We justify our deference to the current lockdown in the name of listening to experts, but that does not relieve us of the obligation to think for ourselves. Anthony Fauci is an undoubted expert on how a virus may spread exponentially through a population but is unqualified to gauge the costs of an economic shutdown upon our country or to judge the risks involved in granting the government the power to curtail civil liberties in order to save lives.

Even within their own areas of expertise, experts are often mistaken. Neil Fergusen of Imperial College London famously terrified Boris Johnson into closing down his country; a leading expert from Oxford University recently argued that the number of infections actually peaked in that country prior to instituting the lockdown. A recent analysis reported in the Wall Street Journal found no statistical correlation between lockdowns and loss of life per capita in states that sheltered quickly; population density and public transport usage were far more significant factors.
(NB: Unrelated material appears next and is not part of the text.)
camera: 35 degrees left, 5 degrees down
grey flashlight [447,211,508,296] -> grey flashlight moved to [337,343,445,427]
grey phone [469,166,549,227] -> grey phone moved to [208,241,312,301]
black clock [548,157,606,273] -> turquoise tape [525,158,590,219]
For months now, expert epidemiologists, such as Paul Offit and Anders Tegnell, have argued against widespread economic shutdowns in favor of more moderate responses.

In the face of such vast uncertainty, we should maintain a healthy skepticism about what all these experts assert as truth. We must cling to our defense of civil liberties and not defer to a vast expansion of government authority in the name of “saving lives.” We may very well come to regret our enthusiastic support for a widespread economic shutdown when we discover, too late, that we’ve undermined the very civil liberties we have long battled to protect.